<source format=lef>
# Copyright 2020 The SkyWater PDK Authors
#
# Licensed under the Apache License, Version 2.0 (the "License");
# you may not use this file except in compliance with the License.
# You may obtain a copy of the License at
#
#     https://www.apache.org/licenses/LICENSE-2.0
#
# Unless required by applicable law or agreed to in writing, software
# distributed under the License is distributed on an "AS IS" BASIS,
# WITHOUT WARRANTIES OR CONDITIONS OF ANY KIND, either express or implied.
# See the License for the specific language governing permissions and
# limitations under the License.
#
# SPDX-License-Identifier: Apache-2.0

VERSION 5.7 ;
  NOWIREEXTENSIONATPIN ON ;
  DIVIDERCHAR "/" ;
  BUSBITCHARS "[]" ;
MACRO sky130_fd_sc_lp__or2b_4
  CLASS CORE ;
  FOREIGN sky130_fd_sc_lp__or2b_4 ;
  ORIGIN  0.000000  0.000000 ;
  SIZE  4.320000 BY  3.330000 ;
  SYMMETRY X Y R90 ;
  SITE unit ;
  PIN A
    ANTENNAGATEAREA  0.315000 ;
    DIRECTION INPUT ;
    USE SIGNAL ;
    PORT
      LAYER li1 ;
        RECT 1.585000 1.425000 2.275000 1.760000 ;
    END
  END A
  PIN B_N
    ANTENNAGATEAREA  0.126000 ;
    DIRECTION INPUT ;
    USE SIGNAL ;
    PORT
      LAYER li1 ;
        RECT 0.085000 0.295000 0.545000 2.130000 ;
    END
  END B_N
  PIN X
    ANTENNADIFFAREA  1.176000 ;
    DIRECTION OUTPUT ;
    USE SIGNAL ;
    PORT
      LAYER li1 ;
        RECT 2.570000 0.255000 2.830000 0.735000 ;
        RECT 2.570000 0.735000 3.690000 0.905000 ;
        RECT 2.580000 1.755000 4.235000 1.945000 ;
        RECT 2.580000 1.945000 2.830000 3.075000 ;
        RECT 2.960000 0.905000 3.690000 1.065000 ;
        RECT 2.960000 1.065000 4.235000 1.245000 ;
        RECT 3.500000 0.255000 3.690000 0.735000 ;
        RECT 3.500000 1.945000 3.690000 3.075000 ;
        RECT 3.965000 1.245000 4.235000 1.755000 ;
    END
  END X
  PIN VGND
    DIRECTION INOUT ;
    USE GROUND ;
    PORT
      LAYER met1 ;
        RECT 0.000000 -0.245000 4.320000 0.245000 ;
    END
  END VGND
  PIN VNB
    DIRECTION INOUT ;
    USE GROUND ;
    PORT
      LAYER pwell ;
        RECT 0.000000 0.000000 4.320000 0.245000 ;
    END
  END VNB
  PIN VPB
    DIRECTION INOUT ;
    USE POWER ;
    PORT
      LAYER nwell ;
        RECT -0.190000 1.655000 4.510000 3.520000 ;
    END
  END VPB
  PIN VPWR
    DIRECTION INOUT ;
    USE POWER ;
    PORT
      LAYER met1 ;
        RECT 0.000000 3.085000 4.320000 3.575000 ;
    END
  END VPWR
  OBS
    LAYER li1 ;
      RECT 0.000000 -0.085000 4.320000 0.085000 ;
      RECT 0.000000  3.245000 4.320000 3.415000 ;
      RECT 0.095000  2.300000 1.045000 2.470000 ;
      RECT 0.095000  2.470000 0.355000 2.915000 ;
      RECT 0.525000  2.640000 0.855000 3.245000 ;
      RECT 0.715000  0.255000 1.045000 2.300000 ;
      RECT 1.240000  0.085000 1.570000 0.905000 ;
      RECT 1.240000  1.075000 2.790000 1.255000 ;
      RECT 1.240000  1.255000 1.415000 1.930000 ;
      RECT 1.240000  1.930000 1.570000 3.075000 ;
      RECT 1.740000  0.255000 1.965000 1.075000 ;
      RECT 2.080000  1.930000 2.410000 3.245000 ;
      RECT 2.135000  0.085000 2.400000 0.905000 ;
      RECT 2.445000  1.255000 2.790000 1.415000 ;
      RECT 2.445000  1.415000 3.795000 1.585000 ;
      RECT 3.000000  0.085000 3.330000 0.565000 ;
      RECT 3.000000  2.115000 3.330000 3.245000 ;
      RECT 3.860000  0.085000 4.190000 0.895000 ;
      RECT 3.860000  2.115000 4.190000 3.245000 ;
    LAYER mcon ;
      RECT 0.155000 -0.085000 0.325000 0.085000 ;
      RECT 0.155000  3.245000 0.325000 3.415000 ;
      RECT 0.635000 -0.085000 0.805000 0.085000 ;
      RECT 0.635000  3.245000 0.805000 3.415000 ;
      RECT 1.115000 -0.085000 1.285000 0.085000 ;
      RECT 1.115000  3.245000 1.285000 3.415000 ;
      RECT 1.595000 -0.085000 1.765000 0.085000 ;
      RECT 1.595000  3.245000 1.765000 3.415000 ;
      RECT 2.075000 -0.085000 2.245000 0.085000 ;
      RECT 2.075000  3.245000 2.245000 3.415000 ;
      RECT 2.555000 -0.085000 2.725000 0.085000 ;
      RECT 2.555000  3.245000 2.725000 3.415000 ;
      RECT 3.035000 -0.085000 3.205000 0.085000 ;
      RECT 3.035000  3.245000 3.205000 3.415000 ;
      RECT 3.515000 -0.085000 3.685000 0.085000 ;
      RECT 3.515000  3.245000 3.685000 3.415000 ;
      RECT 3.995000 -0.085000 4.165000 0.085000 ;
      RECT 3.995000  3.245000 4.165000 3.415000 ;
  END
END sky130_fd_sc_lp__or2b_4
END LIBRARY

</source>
• • • • •
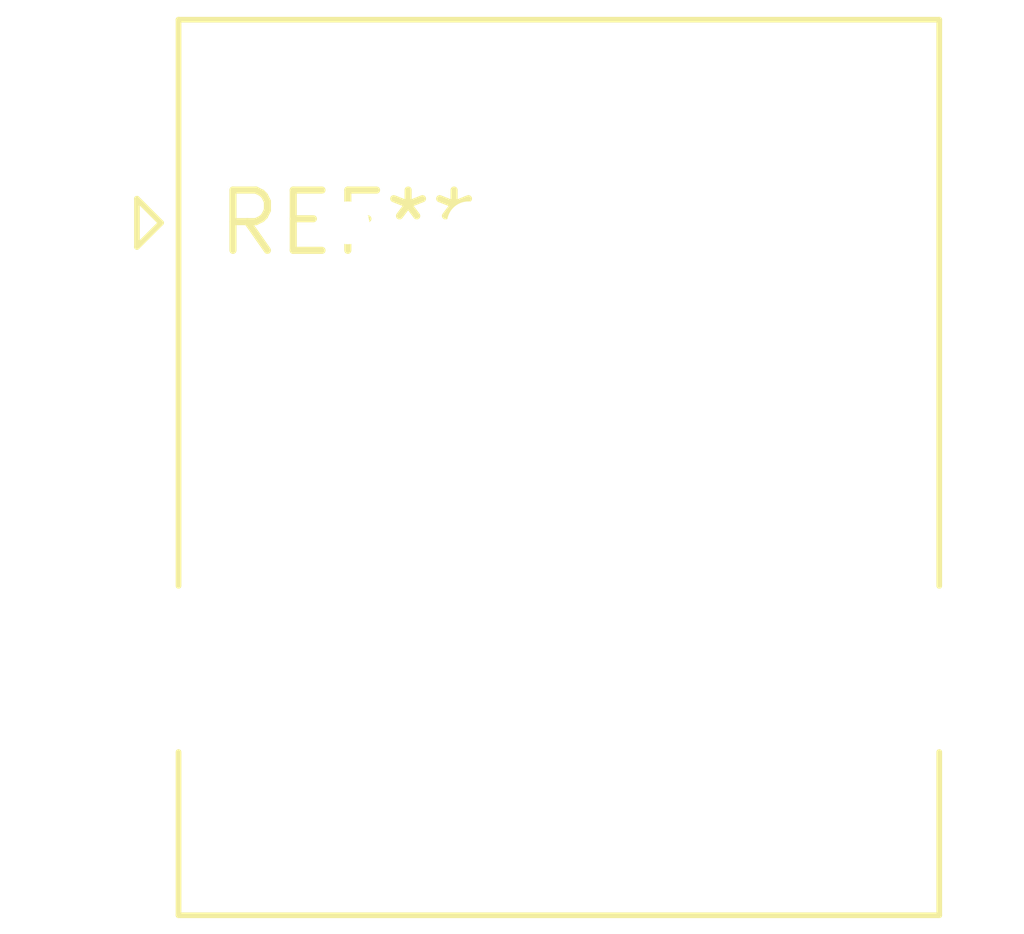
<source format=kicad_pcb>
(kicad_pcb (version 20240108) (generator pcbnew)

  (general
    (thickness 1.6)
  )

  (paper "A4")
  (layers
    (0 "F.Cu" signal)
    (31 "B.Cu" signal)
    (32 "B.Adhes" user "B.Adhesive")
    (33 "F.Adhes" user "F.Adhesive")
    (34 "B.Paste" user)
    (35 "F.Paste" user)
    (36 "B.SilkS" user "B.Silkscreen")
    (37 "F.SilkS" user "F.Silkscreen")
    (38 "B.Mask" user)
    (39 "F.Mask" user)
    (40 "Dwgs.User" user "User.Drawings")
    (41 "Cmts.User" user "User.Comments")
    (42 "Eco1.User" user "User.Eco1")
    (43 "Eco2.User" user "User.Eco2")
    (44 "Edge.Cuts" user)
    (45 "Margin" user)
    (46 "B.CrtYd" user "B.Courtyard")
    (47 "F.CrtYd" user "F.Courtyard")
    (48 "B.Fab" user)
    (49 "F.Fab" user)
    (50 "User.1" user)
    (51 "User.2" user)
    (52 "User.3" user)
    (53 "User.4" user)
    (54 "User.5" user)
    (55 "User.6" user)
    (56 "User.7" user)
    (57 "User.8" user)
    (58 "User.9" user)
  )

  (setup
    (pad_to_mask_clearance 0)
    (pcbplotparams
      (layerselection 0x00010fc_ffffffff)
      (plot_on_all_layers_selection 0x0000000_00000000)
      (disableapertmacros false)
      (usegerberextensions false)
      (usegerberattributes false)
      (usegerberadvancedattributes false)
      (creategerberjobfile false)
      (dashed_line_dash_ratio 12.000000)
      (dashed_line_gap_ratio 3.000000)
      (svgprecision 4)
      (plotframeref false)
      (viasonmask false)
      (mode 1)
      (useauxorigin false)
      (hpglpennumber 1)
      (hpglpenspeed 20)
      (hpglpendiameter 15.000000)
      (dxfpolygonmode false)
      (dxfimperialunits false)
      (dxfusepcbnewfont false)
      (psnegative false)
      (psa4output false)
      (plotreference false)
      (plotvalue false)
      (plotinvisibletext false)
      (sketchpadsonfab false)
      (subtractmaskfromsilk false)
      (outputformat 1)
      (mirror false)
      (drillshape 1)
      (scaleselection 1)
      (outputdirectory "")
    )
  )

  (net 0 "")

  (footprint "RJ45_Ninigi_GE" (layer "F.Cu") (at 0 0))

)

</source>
• • • • •
* **Request**:
Each line that holds the word "source" should be extracted from the records.

* **Answer space**:
<source format=lef>
</source>
<source format=kicad_pcb>
</source>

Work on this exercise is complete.